NRGBoost: Energy-Based Generative Boosted Trees

TL;DR

NRGBoost delivers an energy-based generative boosting approach for tabular data by learning a density q_f(x) ∝ exp(f(x)) with normalization Z[f], and optimizing a quadratic approximation to the log-likelihood at each boosting step. It uses piecewise-constant trees as weak learners and introduces amortized Gibbs sampling to manage the computational cost, including a rejection-sampling scheme that reuses samples across boosting rounds. Empirically, NRGBoost achieves discriminative performance close to gradient-boosted decision trees on real datasets and delivers competitive samples compared to neural generative models, while enabling principled marginalization for missing data and flexible conditional sampling. The work highlights the viability of tree-based density modeling with energy-based boosting and discusses practical trade-offs in training, sampling efficiency, and applicability to density-based inference tasks on tabular data.

Abstract

Despite the rise to dominance of deep learning in unstructured data domains, tree-based methods such as Random Forests (RF) and Gradient Boosted Decision Trees (GBDT) are still the workhorses for handling discriminative tasks on tabular data. We explore generative extensions of these popular algorithms with a focus on explicitly modeling the data density (up to a normalization constant), thus enabling other applications besides sampling.
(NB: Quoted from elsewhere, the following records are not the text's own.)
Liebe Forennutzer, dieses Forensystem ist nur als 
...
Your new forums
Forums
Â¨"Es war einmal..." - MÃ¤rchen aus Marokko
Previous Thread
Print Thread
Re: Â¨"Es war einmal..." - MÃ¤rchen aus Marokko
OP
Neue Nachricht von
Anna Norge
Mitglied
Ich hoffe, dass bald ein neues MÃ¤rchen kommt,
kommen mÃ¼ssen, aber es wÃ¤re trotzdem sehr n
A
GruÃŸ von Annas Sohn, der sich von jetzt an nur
As our main contribution we propose an energy-based generative boosting algorithm that is analogous to the second-order boosting implemented in popular libraries like XGBoost. We show that, despite producing a generative model capable of handling inference tasks over any input variable, our proposed algorithm can achieve similar discriminative performance to GBDT on a number of real world tabular datasets, outperforming alternative generative approaches. At the same time, we show that it is also competitive with neural-network-based models for sampling. Code is available at https://github.com/ajoo/nrgboost.
Paper Structure (58 sections, 46 equations, 6 figures, 14 tables, 1 algorithm)

This paper contains 58 sections, 46 equations, 6 figures, 14 tables, 1 algorithm.

Figures (6)

  • Figure 1: Overview of an NRGBoost training iteration: 1) Draw new samples from an ensemble of trees representing a current energy function, $f$, and add them to the sample pool. 2) Fit a new weak learner (tree) representing a model update, $\delta f$. 3) Update the model. 4) Use rejection sampling to discard samples from the sample pool that conform poorly to the new model.
  • Figure 2: Density learned by NRGBoost at different boosting iterations (1, 3, 10 and 100), starting from a uniform distribution. The data distribution is depicted on the right (see Appendix \ref{['app:datasets']} for details). Weak learners are piecewise constant functions given by binary trees with 16 leaves.
  • Figure 3: Joint histogram for the latitude and longitude for the California Housing dataset.
  • Figure 4: Downsampled MNIST samples generated by the best generative models on this dataset. Despite being a simple dataset that would pose no challenges to image models, it is hard for tabular generative models due to the high dimensionality and complex structure of correlations between features. We find NRGBoost to be the only tabular model that is able to generate passable samples.
  • Figure 5: Downsampled MNIST samples generated by Gibbs sampling from an NRGBoost model. Each row corresponds to an independent chain initialized with a sample from the initial model $f_0$ (first column). Each column represents a consecutive sample from the chain.